== WHAT YOU HAVE TO DO ==
Could you print the whole listing below, line for line and character for character, with nothing changed?

== EXERCISE INPUTS ==

======

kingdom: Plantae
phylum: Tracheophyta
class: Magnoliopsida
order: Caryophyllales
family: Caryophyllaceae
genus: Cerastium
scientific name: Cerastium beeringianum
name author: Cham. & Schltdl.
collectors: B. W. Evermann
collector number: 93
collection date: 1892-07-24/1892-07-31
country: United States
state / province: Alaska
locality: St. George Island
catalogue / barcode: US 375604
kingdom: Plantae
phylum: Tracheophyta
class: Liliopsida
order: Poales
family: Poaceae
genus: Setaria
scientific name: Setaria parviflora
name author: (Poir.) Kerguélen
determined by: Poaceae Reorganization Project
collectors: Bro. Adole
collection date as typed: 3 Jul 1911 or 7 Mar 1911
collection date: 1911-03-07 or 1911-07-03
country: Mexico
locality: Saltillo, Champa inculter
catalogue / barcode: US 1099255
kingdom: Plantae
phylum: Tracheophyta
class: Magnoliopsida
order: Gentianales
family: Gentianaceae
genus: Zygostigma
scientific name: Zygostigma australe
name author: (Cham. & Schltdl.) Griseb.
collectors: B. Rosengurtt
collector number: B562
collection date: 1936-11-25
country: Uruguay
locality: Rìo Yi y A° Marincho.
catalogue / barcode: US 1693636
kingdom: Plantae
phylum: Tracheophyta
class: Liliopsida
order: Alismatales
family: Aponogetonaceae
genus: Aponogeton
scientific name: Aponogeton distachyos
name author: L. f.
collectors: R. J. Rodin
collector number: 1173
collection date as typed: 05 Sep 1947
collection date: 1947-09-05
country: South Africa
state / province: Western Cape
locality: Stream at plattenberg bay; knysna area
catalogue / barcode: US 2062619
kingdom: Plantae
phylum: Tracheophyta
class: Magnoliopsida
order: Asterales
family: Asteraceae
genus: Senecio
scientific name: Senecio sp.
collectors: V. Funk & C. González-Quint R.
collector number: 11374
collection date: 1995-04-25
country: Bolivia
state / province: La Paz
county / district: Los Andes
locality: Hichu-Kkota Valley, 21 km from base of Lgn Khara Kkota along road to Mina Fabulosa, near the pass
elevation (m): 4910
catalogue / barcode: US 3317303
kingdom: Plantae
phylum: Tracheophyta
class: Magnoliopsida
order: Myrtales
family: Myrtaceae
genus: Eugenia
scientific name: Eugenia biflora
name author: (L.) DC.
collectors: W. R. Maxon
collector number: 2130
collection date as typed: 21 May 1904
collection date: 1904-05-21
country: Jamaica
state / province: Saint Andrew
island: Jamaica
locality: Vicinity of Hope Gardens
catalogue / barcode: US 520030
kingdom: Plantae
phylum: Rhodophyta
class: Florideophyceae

======

== SOLUTION BELOW ==
kingdom: Plantae
phylum: Tracheophyta
class: Magnoliopsida
order: Caryophyllales
family: Caryophyllaceae
genus: Cerastium
scientific name: Cerastium beeringianum
name author: Cham. & Schltdl.
collectors: B. W. Evermann
collector number: 93
collection date: 1892-07-24/1892-07-31
country: United States
state / province: Alaska
locality: St. George Island
catalogue / barcode: US 375604
kingdom: Plantae
phylum: Tracheophyta
class: Liliopsida
order: Poales
family: Poaceae
genus: Setaria
scientific name: Setaria parviflora
name author: (Poir.) Kerguélen
determined by: Poaceae Reorganization Project
collectors: Bro. Adole
collection date as typed: 3 Jul 1911 or 7 Mar 1911
collection date: 1911-03-07 or 1911-07-03
country: Mexico
locality: Saltillo, Champa inculter
catalogue / barcode: US 1099255
kingdom: Plantae
phylum: Tracheophyta
class: Magnoliopsida
order: Gentianales
family: Gentianaceae
genus: Zygostigma
scientific name: Zygostigma australe
name author: (Cham. & Schltdl.) Griseb.
collectors: B. Rosengurtt
collector number: B562
collection date: 1936-11-25
country: Uruguay
locality: Rìo Yi y A° Marincho.
catalogue / barcode: US 1693636
kingdom: Plantae
phylum: Tracheophyta
class: Liliopsida
order: Alismatales
family: Aponogetonaceae
genus: Aponogeton
scientific name: Aponogeton distachyos
name author: L. f.
collectors: R. J. Rodin
collector number: 1173
collection date as typed: 05 Sep 1947
collection date: 1947-09-05
country: South Africa
state / province: Western Cape
locality: Stream at plattenberg bay; knysna area
catalogue / barcode: US 2062619
kingdom: Plantae
phylum: Tracheophyta
class: Magnoliopsida
order: Asterales
family: Asteraceae
genus: Senecio
scientific name: Senecio sp.
collectors: V. Funk & C. González-Quint R.
collector number: 11374
collection date: 1995-04-25
country: Bolivia
state / province: La Paz
county / district: Los Andes
locality: Hichu-Kkota Valley, 21 km from base of Lgn Khara Kkota along road to Mina Fabulosa, near the pass
elevation (m): 4910
catalogue / barcode: US 3317303
kingdom: Plantae
phylum: Tracheophyta
class: Magnoliopsida
order: Myrtales
family: Myrtaceae
genus: Eugenia
scientific name: Eugenia biflora
name author: (L.) DC.
collectors: W. R. Maxon
collector number: 2130
collection date as typed: 21 May 1904
collection date: 1904-05-21
country: Jamaica
state / province: Saint Andrew
island: Jamaica
locality: Vicinity of Hope Gardens
catalogue / barcode: US 520030
kingdom: Plantae
phylum: Rhodophyta
class: Florideophyceae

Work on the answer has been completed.